*Ihre Aufgabe*.
Setzen Sie das Interview zur Finanzlage von Radio Bremen im Anschluss an seinen letzten Satz fort.

*Auszug*.
::::
Laut Ihrem letzten Entwicklungsbericht ist die Existenz von Radio Bremen nach der jüngsten Neuordnung des ARD-Finanzausgleichs „für die kommenden Jahre“ gesichert. Für wie viele Jahre genau?
Weyrauch: Man kann das immer nur für die nächsten vier Jahre sagen – nämlich für die nächste Beitragsperiode. Wir wissen heute nicht, was in vier Jahren kommt. Das Entscheidende ist: Mit dem neuen Finanzausgleich sind wir genauso gestellt, wie alle anderen ARD-Anstalten auch. Alles andere hängt davon ab, was die Kommission zur Ermittlung des Finanzbedarfs vorschlägt und was die Politik am Schluss an Beitragshöhe genehmigt. Aktuell planen wir für 2017 bis 2020 – und das kriegen wir hin, auch wenn es Anpassungen von 20 Millionen Euro bedeutet.
Sie müssen also 20 Millionen einsparen?
Weyrauch: Das klingt so, als wenn wir weniger hätten – so ist es nicht. Aber natürlich steigen die Kosten.
Brigitta Nickelsen: Wir werden jetzt vier Jahre eine „Nullrunde“ haben, was die Beitragseinnahmen betrifft, da es sicher keine Beitragserhöhung geben wird. Gleichzeitig müssen wir mit der normalen Inflation und Tariferhöhungen bei den Gehältern umgehen. Aber durch den neuen Finanzausgleich sind wir zumindest nicht mehr in der notorischen Unterfinanzierung.

Brigitta Nickelsen, Direktorin für Unternehmensentwicklung und Betrieb bei Radio Bremen.
Weyrauch: Unser oberstes Ziel ist es, dass die Hörer, Zuschauer und User unserer Angebote von den Einsparungen nichts merken. In 2017 wird das definitiv so sein.
Wieviel Spielraum haben Sie denn zum Sparen?
Weyrauch: Sehr, sehr wenig. Fast alles, was wir an Beitrag bekommen, setzen wir in Programm um. Durch den Schrumpfungsprozess der vergangenen zehn Jahre haben wir unser Fett abgeschnitten. Da finden sich so gut wie keine Polster mehr.
Nickelsen: Wir sind inzwischen wie ein sehniger Marathonläufer. Die Muskulatur ist total da, und es gibt vielleicht noch drei Fettzellen am Allerwertesten, die wir in den nächsten vier Jahren kompensieren können. Danach muss man sehen.
Manche Politiker in Bayern würden Radio Bremen lieber heute als morgen abschaffen.
Weyrauch: Die Bundesländer entscheiden darüber, ob sie eine Landesrundfunkanstalt wollen oder nicht. Und dieses Land will das. Es wird übrigens nicht günstiger, wenn die Anstalten größer werden. Warum leistet sich das kleine Bremen eine eigene Landesrundfunkanstalt? Weil sie damals so entstanden ist und weil die Bremerinnen und Bremer ihr Programm lieben.
::::
*Gezeigtes Material*.
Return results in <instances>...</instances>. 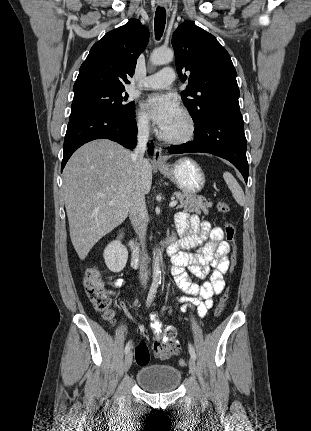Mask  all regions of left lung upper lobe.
I'll return each mask as SVG.
<instances>
[{
    "label": "left lung upper lobe",
    "instance_id": "obj_1",
    "mask_svg": "<svg viewBox=\"0 0 311 431\" xmlns=\"http://www.w3.org/2000/svg\"><path fill=\"white\" fill-rule=\"evenodd\" d=\"M172 45L178 75L188 81L182 100L196 128L218 112L239 110L236 70L213 35L185 21L174 32Z\"/></svg>",
    "mask_w": 311,
    "mask_h": 431
}]
</instances>
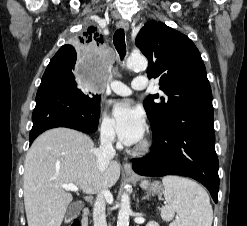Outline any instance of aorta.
<instances>
[{
	"label": "aorta",
	"mask_w": 247,
	"mask_h": 226,
	"mask_svg": "<svg viewBox=\"0 0 247 226\" xmlns=\"http://www.w3.org/2000/svg\"><path fill=\"white\" fill-rule=\"evenodd\" d=\"M126 66L129 70H146L148 61L144 56H131L127 59ZM130 213V197L128 193L125 192L121 197L117 226H129Z\"/></svg>",
	"instance_id": "762f6f07"
}]
</instances>
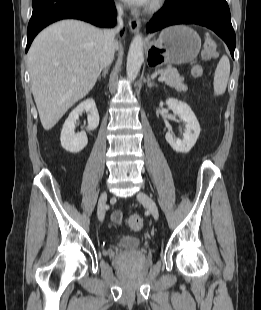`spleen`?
Returning <instances> with one entry per match:
<instances>
[{
  "mask_svg": "<svg viewBox=\"0 0 261 310\" xmlns=\"http://www.w3.org/2000/svg\"><path fill=\"white\" fill-rule=\"evenodd\" d=\"M230 75V62L227 56H223L215 70L214 75V95H222L225 93Z\"/></svg>",
  "mask_w": 261,
  "mask_h": 310,
  "instance_id": "1",
  "label": "spleen"
}]
</instances>
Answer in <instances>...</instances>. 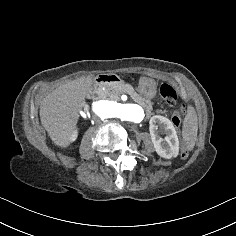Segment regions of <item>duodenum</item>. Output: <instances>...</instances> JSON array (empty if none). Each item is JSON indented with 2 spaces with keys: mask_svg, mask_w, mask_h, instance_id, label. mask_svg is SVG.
Returning a JSON list of instances; mask_svg holds the SVG:
<instances>
[{
  "mask_svg": "<svg viewBox=\"0 0 236 236\" xmlns=\"http://www.w3.org/2000/svg\"><path fill=\"white\" fill-rule=\"evenodd\" d=\"M121 81L120 77L115 74L103 73L99 74L93 81V86L119 83Z\"/></svg>",
  "mask_w": 236,
  "mask_h": 236,
  "instance_id": "duodenum-1",
  "label": "duodenum"
}]
</instances>
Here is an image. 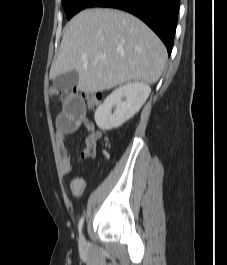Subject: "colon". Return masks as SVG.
Returning a JSON list of instances; mask_svg holds the SVG:
<instances>
[{"label":"colon","instance_id":"1","mask_svg":"<svg viewBox=\"0 0 227 265\" xmlns=\"http://www.w3.org/2000/svg\"><path fill=\"white\" fill-rule=\"evenodd\" d=\"M63 91H66V90H59L55 87L50 88L51 95L63 94ZM80 96H84V99H85V102L88 108H94L100 102V99H101L99 95L89 94V93H80Z\"/></svg>","mask_w":227,"mask_h":265}]
</instances>
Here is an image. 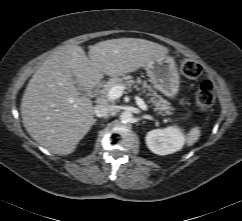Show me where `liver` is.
<instances>
[{"label": "liver", "mask_w": 242, "mask_h": 221, "mask_svg": "<svg viewBox=\"0 0 242 221\" xmlns=\"http://www.w3.org/2000/svg\"><path fill=\"white\" fill-rule=\"evenodd\" d=\"M169 50L138 38H118L89 46L88 56L79 45L62 46L37 69L21 102L22 122L28 134L48 151L65 156L94 124L92 101L85 90L103 76L118 77L146 67Z\"/></svg>", "instance_id": "obj_1"}]
</instances>
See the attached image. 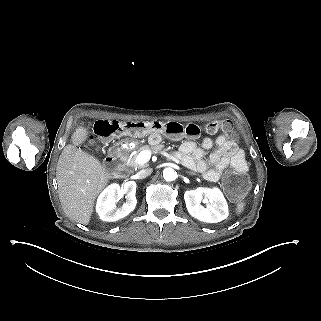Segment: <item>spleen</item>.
Wrapping results in <instances>:
<instances>
[{"label":"spleen","mask_w":321,"mask_h":321,"mask_svg":"<svg viewBox=\"0 0 321 321\" xmlns=\"http://www.w3.org/2000/svg\"><path fill=\"white\" fill-rule=\"evenodd\" d=\"M244 206H245V204L241 200L237 201L235 203V213H236V215H240L244 211Z\"/></svg>","instance_id":"3e777b00"}]
</instances>
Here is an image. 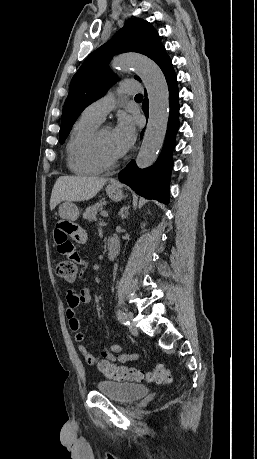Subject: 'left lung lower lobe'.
Returning a JSON list of instances; mask_svg holds the SVG:
<instances>
[{
    "label": "left lung lower lobe",
    "mask_w": 257,
    "mask_h": 459,
    "mask_svg": "<svg viewBox=\"0 0 257 459\" xmlns=\"http://www.w3.org/2000/svg\"><path fill=\"white\" fill-rule=\"evenodd\" d=\"M169 88L170 115L165 143L162 152L154 165L139 169L132 160L118 175L120 182L130 186L137 194L159 202H169V180L173 166L172 150L175 146V135L179 126L178 88L172 60L166 56L159 64ZM143 111L148 117V99L145 98ZM143 133L141 134V136Z\"/></svg>",
    "instance_id": "obj_1"
}]
</instances>
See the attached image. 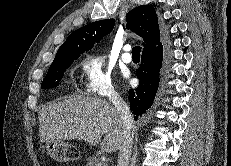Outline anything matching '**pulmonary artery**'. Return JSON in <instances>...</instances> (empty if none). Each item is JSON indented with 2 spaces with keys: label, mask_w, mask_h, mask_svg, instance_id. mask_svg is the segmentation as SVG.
Segmentation results:
<instances>
[{
  "label": "pulmonary artery",
  "mask_w": 231,
  "mask_h": 166,
  "mask_svg": "<svg viewBox=\"0 0 231 166\" xmlns=\"http://www.w3.org/2000/svg\"><path fill=\"white\" fill-rule=\"evenodd\" d=\"M130 51H131V46L125 45L124 46V52L121 56V59L124 63H127V64L131 63L132 57H131Z\"/></svg>",
  "instance_id": "obj_1"
}]
</instances>
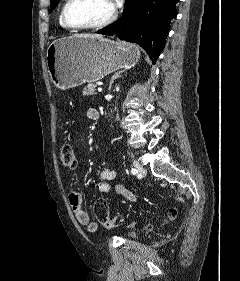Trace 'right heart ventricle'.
<instances>
[{
    "mask_svg": "<svg viewBox=\"0 0 240 281\" xmlns=\"http://www.w3.org/2000/svg\"><path fill=\"white\" fill-rule=\"evenodd\" d=\"M59 23H60V25H61L63 28H67V27L64 25L63 21H62L61 15H60V17H59Z\"/></svg>",
    "mask_w": 240,
    "mask_h": 281,
    "instance_id": "obj_1",
    "label": "right heart ventricle"
}]
</instances>
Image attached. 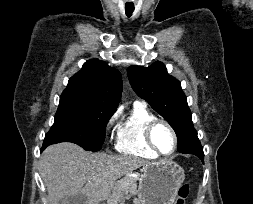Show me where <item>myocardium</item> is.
<instances>
[{
    "instance_id": "1",
    "label": "myocardium",
    "mask_w": 253,
    "mask_h": 204,
    "mask_svg": "<svg viewBox=\"0 0 253 204\" xmlns=\"http://www.w3.org/2000/svg\"><path fill=\"white\" fill-rule=\"evenodd\" d=\"M159 124L164 125L165 127H167V129L170 131L172 137H173V141H174V145H173V149L170 153H163L154 143L153 140V131L155 129V127ZM145 140L147 145L149 146V148L154 151L157 155L159 156H163V157H170L172 156L178 148V136L176 131L174 130V128L172 127V125L164 120V119H159V118H155L152 121H150L146 128H145Z\"/></svg>"
}]
</instances>
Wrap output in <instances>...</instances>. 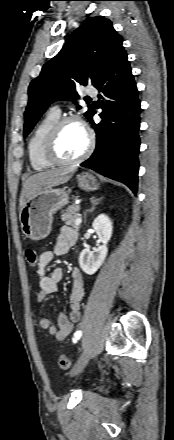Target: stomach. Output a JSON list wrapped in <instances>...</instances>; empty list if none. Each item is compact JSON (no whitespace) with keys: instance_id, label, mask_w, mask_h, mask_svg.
Listing matches in <instances>:
<instances>
[{"instance_id":"stomach-1","label":"stomach","mask_w":174,"mask_h":440,"mask_svg":"<svg viewBox=\"0 0 174 440\" xmlns=\"http://www.w3.org/2000/svg\"><path fill=\"white\" fill-rule=\"evenodd\" d=\"M78 186L86 191L99 188L97 179L90 173L77 176ZM69 195L66 187H49L28 199L22 208L19 218L23 233L32 240L46 238L52 228L53 215L68 204Z\"/></svg>"}]
</instances>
::::
*Ihre Antwort*.
Wird es jemals eine Fusion mit dem NDR geben?
Nickelsen: Diese Debatte ist in der Vergangenheit geführt worden, aber weder die Intendanten noch die Politik wollen eine solche Fusion. Unsere Wahrnehmung ist, dass es auch von Seiten des NDR keinerlei Interesse daran gibt.
Ab wann wird man Ihr neues Jugendprogramm „Next“ über die Antenne empfangen können?
Weyrauch: Wir sprechen nicht von einem Programm, sondern von einem Angebot. Bei einem neuen Programm denkt man als erstes an ein lineares Radio- oder Fernsehprogramm. Mit Bremen Next wollen wir aber junge Menschen zwischen 15 und 25 vor allem auf ihren Smartphones erreichen. Das klappt über Videos, über Bilder und natürlich auch über Musik.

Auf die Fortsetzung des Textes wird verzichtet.